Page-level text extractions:
● ● ● ● ●

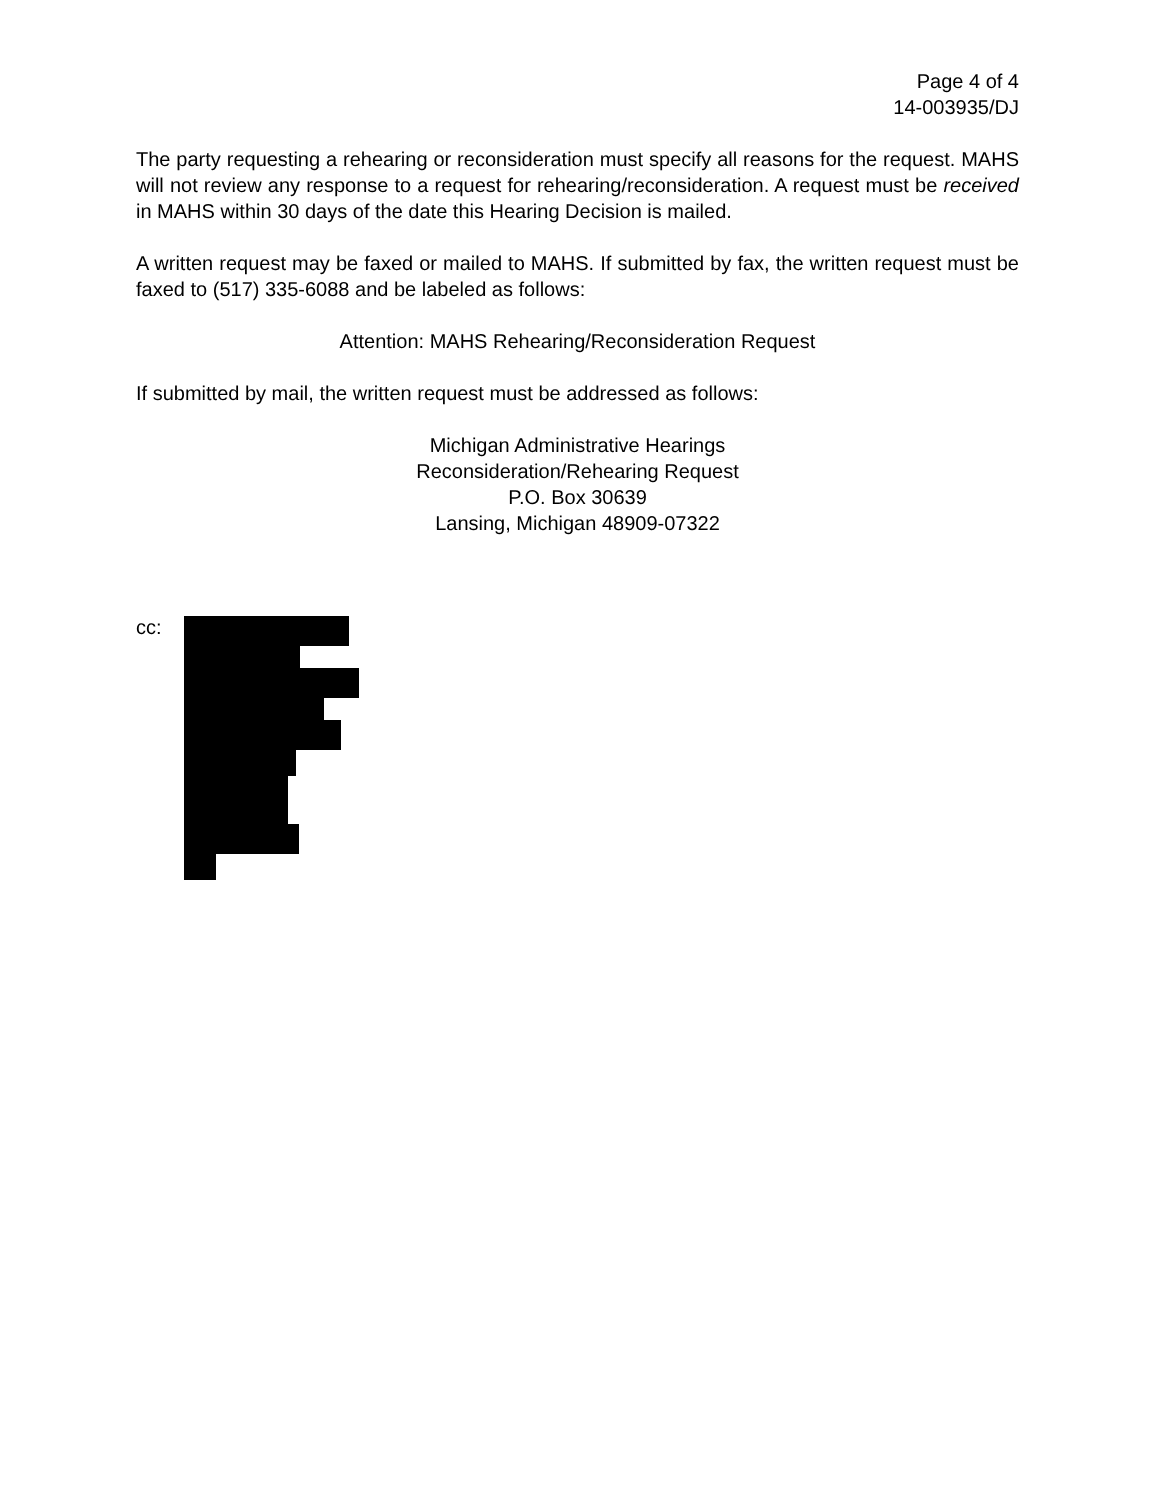Page 4 of 4
14-003935/DJ
The party requesting a rehearing or reconsideration must specify all reasons for the request. MAHS will not review any response to a request for rehearing/reconsideration. A request must be received in MAHS within 30 days of the date this Hearing Decision is mailed.
A written request may be faxed or mailed to MAHS. If submitted by fax, the written request must be faxed to (517) 335-6088 and be labeled as follows:
Attention: MAHS Rehearing/Reconsideration Request
If submitted by mail, the written request must be addressed as follows:
Michigan Administrative Hearings
Reconsideration/Rehearing Request
P.O. Box 30639
Lansing, Michigan 48909-07322
cc:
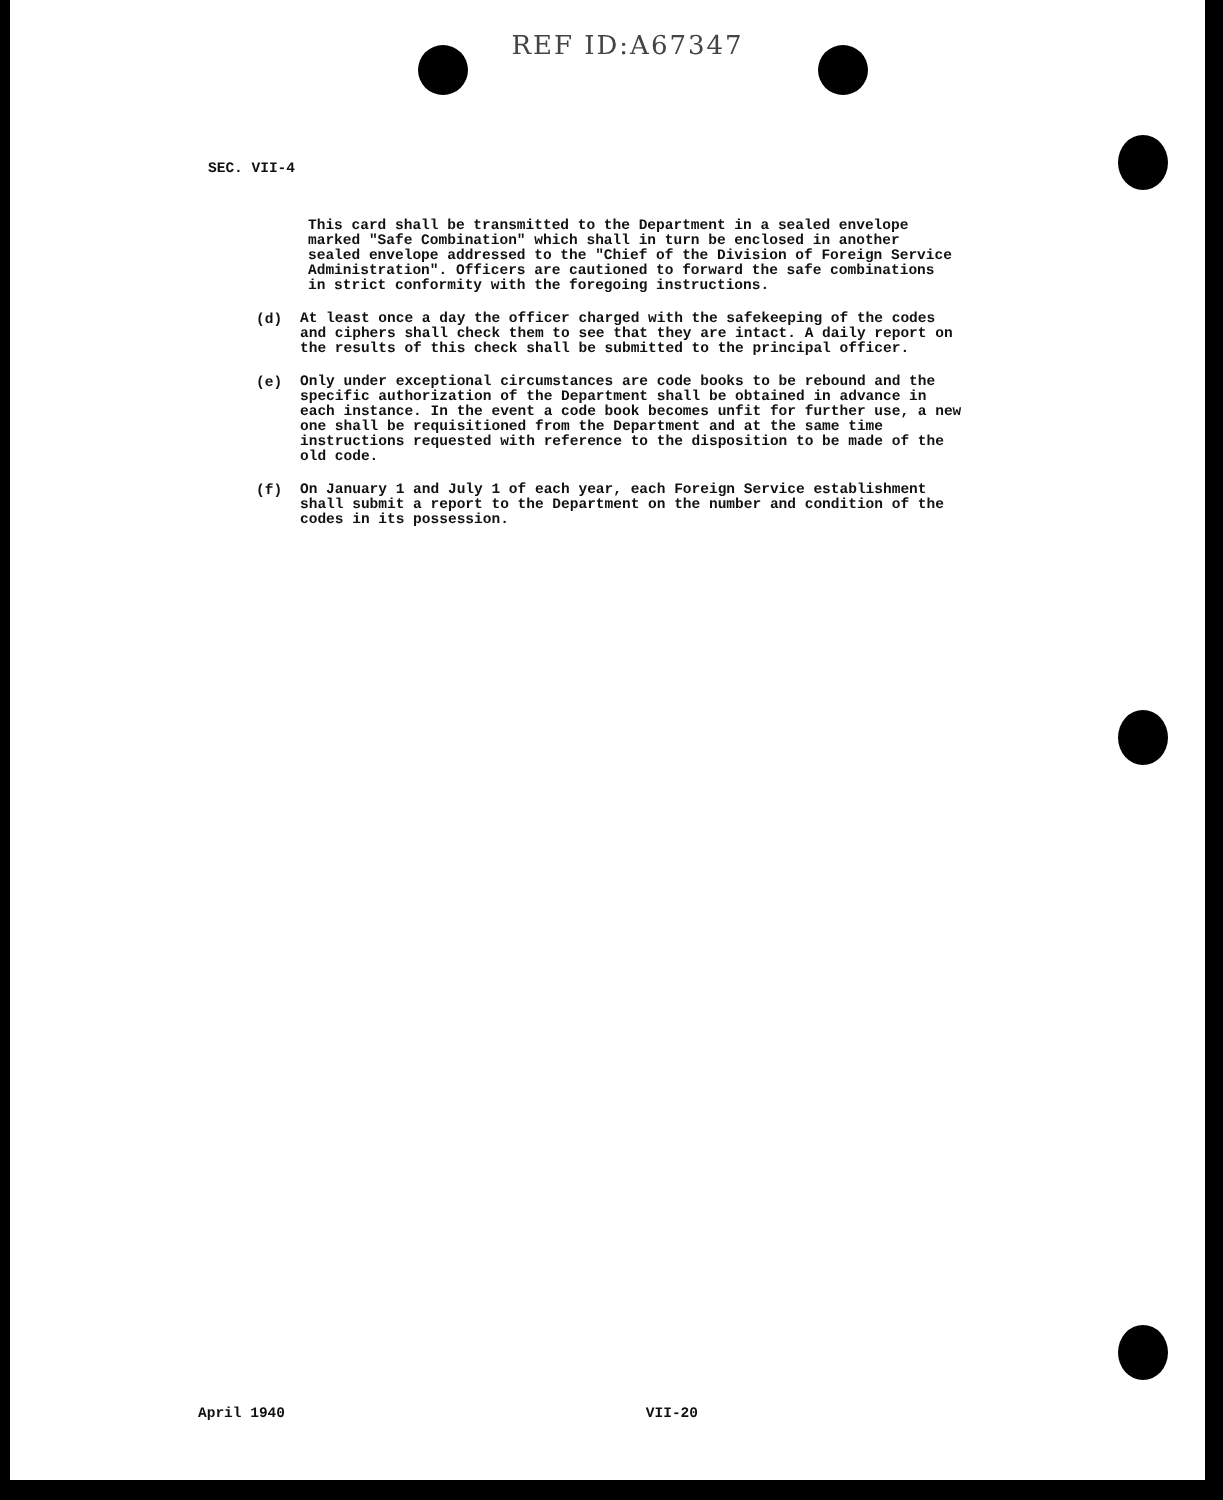REF ID:A67347
SEC. VII-4
This card shall be transmitted to the Department in a sealed envelope marked "Safe Combination" which shall in turn be enclosed in another sealed envelope addressed to the "Chief of the Division of Foreign Service Administration". Officers are cautioned to forward the safe combinations in strict conformity with the foregoing instructions.
(d)
At least once a day the officer charged with the safekeeping of the codes and ciphers shall check them to see that they are intact. A daily report on the results of this check shall be submitted to the principal officer.
(e)
Only under exceptional circumstances are code books to be rebound and the specific authorization of the Department shall be obtained in advance in each instance. In the event a code book becomes unfit for further use, a new one shall be requisitioned from the Department and at the same time instructions requested with reference to the disposition to be made of the old code.
(f)
On January 1 and July 1 of each year, each Foreign Service establishment shall submit a report to the Department on the number and condition of the codes in its possession.
April 1940 VII-20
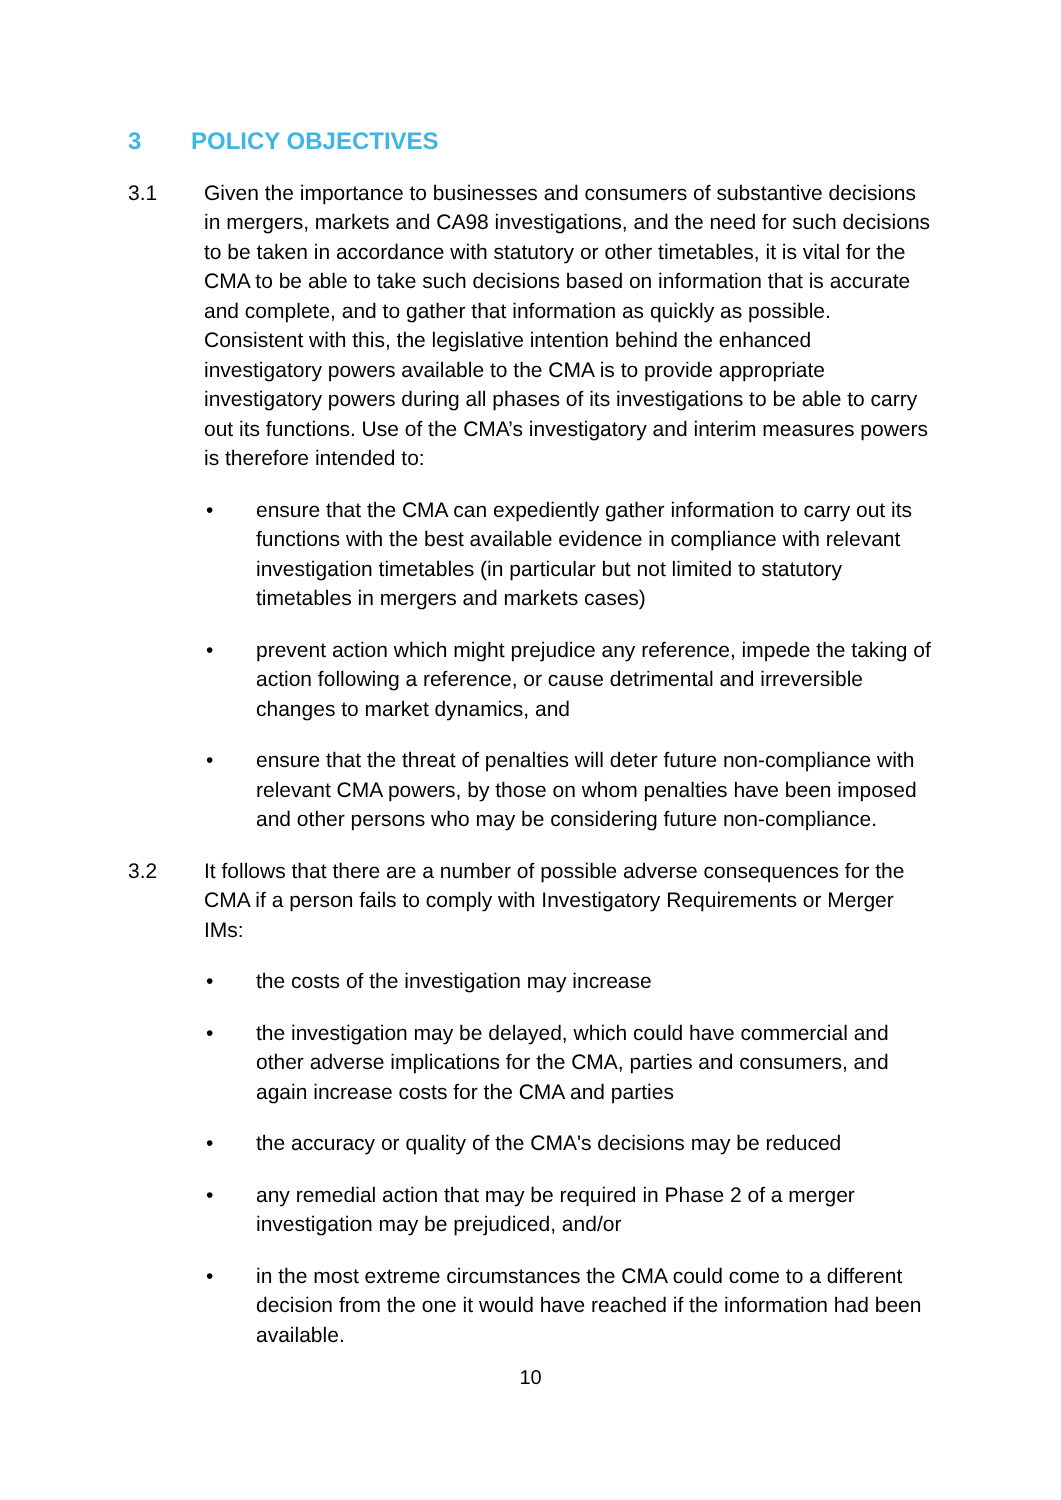3 POLICY OBJECTIVES
3.1 Given the importance to businesses and consumers of substantive decisions in mergers, markets and CA98 investigations, and the need for such decisions to be taken in accordance with statutory or other timetables, it is vital for the CMA to be able to take such decisions based on information that is accurate and complete, and to gather that information as quickly as possible. Consistent with this, the legislative intention behind the enhanced investigatory powers available to the CMA is to provide appropriate investigatory powers during all phases of its investigations to be able to carry out its functions. Use of the CMA’s investigatory and interim measures powers is therefore intended to:
• ensure that the CMA can expediently gather information to carry out its functions with the best available evidence in compliance with relevant investigation timetables (in particular but not limited to statutory timetables in mergers and markets cases)
• prevent action which might prejudice any reference, impede the taking of action following a reference, or cause detrimental and irreversible changes to market dynamics, and
• ensure that the threat of penalties will deter future non-compliance with relevant CMA powers, by those on whom penalties have been imposed and other persons who may be considering future non-compliance.
3.2 It follows that there are a number of possible adverse consequences for the CMA if a person fails to comply with Investigatory Requirements or Merger IMs:
• the costs of the investigation may increase
• the investigation may be delayed, which could have commercial and other adverse implications for the CMA, parties and consumers, and again increase costs for the CMA and parties
• the accuracy or quality of the CMA's decisions may be reduced
• any remedial action that may be required in Phase 2 of a merger investigation may be prejudiced, and/or
• in the most extreme circumstances the CMA could come to a different decision from the one it would have reached if the information had been available.
10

● ● ● ● ●

> **Description of the task**
Repeat exactly the lines from the one containing "investigation may increase" to the end of the records.

> **Answer to the problem**
• the costs of the investigation may increase
• the investigation may be delayed, which could have commercial and other adverse implications for the CMA, parties and consumers, and again increase costs for the CMA and parties
• the accuracy or quality of the CMA's decisions may be reduced
• any remedial action that may be required in Phase 2 of a merger investigation may be prejudiced, and/or
• in the most extreme circumstances the CMA could come to a different decision from the one it would have reached if the information had been available.
10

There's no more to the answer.